Proposed Treasury Regulation § 1.425-1(e)(5)(i) recites:
The time or date when an option is modified, extended, or renewed shall be determined, insofar as applicable, in accordance with the rules governing determination of the time or date of granting an option provided in paragraph (c) of § 1.421-7. For purposes of sections 421 through 425, the term "modification" means any change in the terms of the option (or change in the terms of the plan pursuant to which the option was granted) which gives the optionee additional benefits under the option regardless of whether the optionee in fact benefits from the change in the terms. For example a change in the terms of the option, which shortens the period during which the option is exercisable, is not a modification. However, any one of the following changes is a modification: a change which provides more favorable terms for payment for the stock purchased under the option, such as the right to tender previously acquired stock; a change which provides an extension of the period during which an option may be exercised, such as after termination of employment; a change which provides an additional benefit upon exercise of the option, such as the payment of a cash bonus; and a change which provides an alternative to the exercise of the option, such as a stock appreciation right.

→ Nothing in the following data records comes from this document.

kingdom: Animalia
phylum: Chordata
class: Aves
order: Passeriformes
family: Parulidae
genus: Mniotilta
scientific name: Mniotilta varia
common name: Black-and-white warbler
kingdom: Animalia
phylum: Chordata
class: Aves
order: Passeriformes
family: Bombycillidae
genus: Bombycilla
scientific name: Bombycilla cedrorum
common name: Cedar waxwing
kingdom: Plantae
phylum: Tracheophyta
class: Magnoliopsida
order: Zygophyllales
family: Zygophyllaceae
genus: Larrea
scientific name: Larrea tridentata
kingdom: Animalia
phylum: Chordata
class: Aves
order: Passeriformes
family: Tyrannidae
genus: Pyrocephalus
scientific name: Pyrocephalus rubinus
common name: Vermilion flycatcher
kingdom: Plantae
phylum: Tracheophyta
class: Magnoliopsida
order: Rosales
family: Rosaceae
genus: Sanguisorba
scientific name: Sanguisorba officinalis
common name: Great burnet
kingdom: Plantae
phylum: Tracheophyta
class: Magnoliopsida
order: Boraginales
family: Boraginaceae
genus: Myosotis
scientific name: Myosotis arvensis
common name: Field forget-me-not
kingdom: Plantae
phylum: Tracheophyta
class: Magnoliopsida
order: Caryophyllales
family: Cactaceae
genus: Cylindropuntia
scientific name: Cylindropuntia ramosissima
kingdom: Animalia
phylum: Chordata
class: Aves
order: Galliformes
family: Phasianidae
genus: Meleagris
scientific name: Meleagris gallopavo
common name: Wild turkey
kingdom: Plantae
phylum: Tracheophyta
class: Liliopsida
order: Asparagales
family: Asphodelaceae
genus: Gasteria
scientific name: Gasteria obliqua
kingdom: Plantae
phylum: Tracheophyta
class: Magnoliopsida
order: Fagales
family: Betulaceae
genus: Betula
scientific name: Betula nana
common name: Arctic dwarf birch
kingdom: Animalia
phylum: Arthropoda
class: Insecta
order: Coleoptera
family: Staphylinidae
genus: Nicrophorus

Finally, a change which provides, either by its terms or in substance, that the optionee may receive an additional benefit under the option at the future discretion of the grantor, is a modification both at the time the option is changed and at the time the benefit is actually granted. Where an option is amended solely to increase the number of shares subject to the option, such increase shall not be considered as a modification of the option, but shall be treated as the grant of a new option for the additional shares.
Accordingly;
IT IS ORDERED that the motions of plaintiffs for summary judgment is hereby GRANTED and plaintiffs are entitled to judgments as follows:
Ray J. and Doris F. Hope, in the amount of $103,912.00, plus interest and other statutory additions;
Alvin A. and Lana B. Arcemont, in the amount of $18,095.00, plus interest and other statutory additions;
Clyde P. and Bessie A. Parker, in the amount of $18,911.55, plus interest and other statutory additions; Allen L. Lofton, in the amount of $31,778.99, plus interest and other statutory additions;
William C. and Susan B. Hightower, in the amount of $22,946.00, plus interest and other statutory additions;
Bill J. and Diane M. Ramey, in the amount of $29,141.00, plus interest and other statutory additions;
Marinus and Kathleen H. Quist, in the amount of $663.00, plus interest and other statutory additions;
Richard A. and Eva C. Barton, in the amount of $40,906.00, plus interest and other statutory additions; and
Richard B. and Barbara S. Weir, in the amount of $61,696.00, plus interest and other statutory additions.
. . . . .
(2) Definition of modification. — The term "modification" means any change in the terms of the option which gives the employee additional benefits under the option, but such term shall not include a change in the terms of the option —(A) attributable to the issuance or assumption of an option under subsection (a);
(B) to permit the option to qualify under sections 422(b)(6), 422A(b)(5), 423(b)(9), and 424(b)(2); or
(C) in the case of an option not immediately exercisable in full, to accelerate the time at which the option may be exercised.